Note that the collision vector is the actual point of collision of the two objects. It's not actually needed and could be removed.

Finally, there is a method that updates the objects' positions, then calls the methods to check for wall collisions and object collisions and for each frame. Note that in order to calculate collisions properly, you want to move all your objects first, and then perform collision detection on them. Otherwise you may have a situation where objectA updates its position, checks for collisions, changes the objects direction and velocity, then objectB updates and is no longer in the same area as objectA so reports no collision. For the same reason we check for all the wall collisions first (since the walls don't move) then check for object collisions.

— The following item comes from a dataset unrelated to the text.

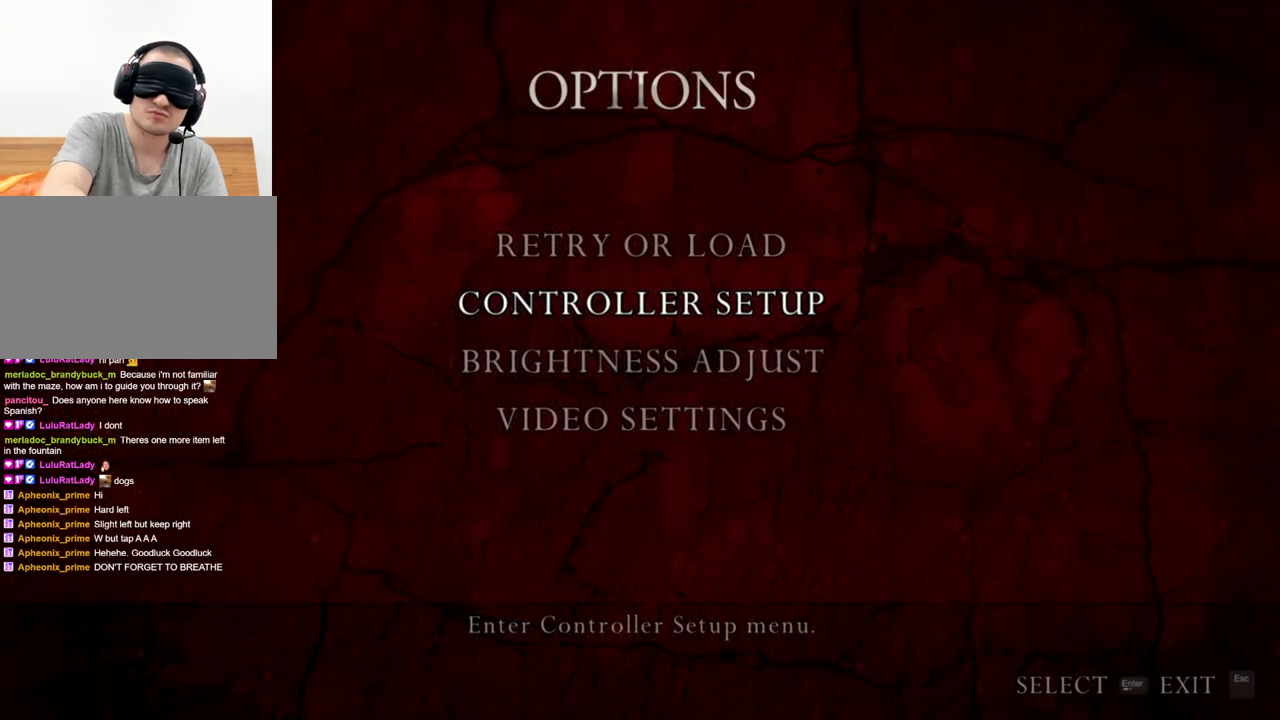
{"keys": [], "mouse": [], "events": []}
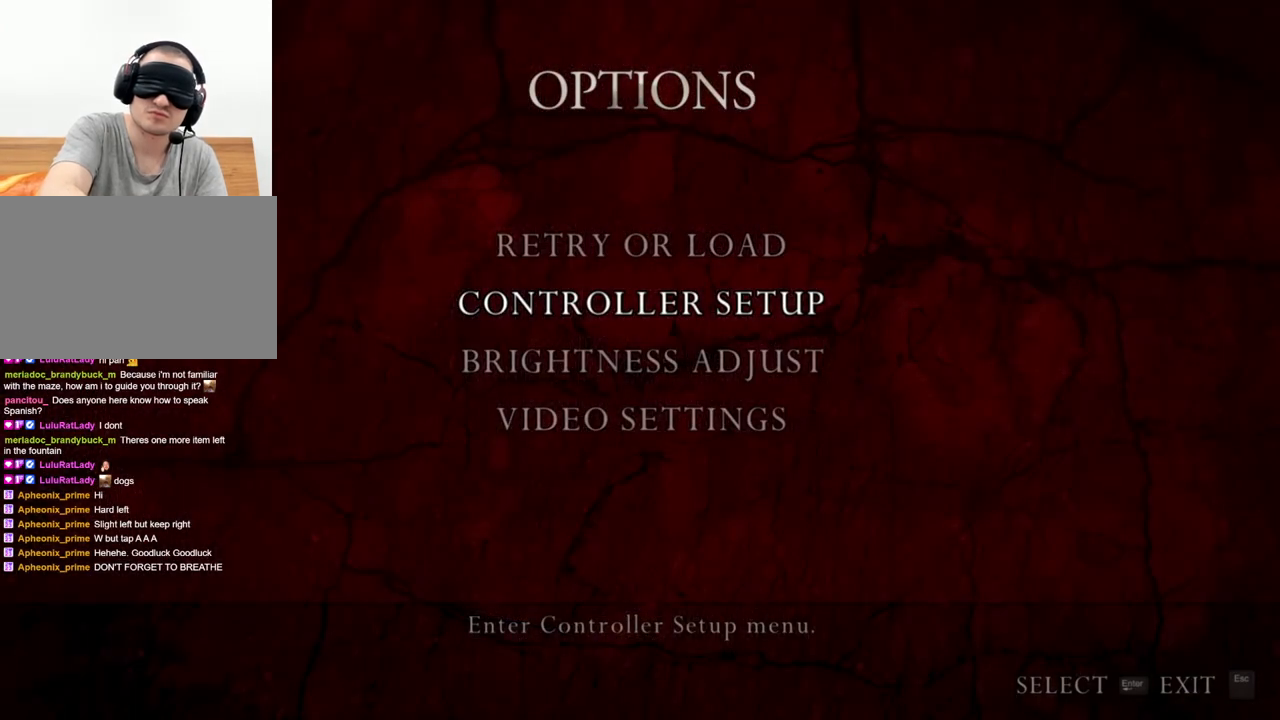
{"keys": [], "mouse": [], "events": []}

function updatePositions() {

    for (var i = 0; i < objects.children.length; i++) {
       var mesh = objects.children[i];

       mesh.position.x += mesh.velocity.x;
       mesh.position.y += mesh.velocity.y;
       mesh.position.z += mesh.velocity.z;
       mesh.rotateX(mesh.spin.x);
       mesh.rotateY(mesh.spin.y);
       mesh.rotateZ(mesh.spin.z);
       mesh.updateMatrixWorld();
   }

   for (var i = 0; i < objects.children.length; i++) {
       checkWallCollision ( objects.children[i] );
   }
   
   for (var i = 0; i < objects.children.length; i++) {
       checkObjectCollisions( objects.children[i] );
   }
}

And that's it! Click on this link to see the actual rendered demo in all it's colliding glory!

As always, the original sources are on github here.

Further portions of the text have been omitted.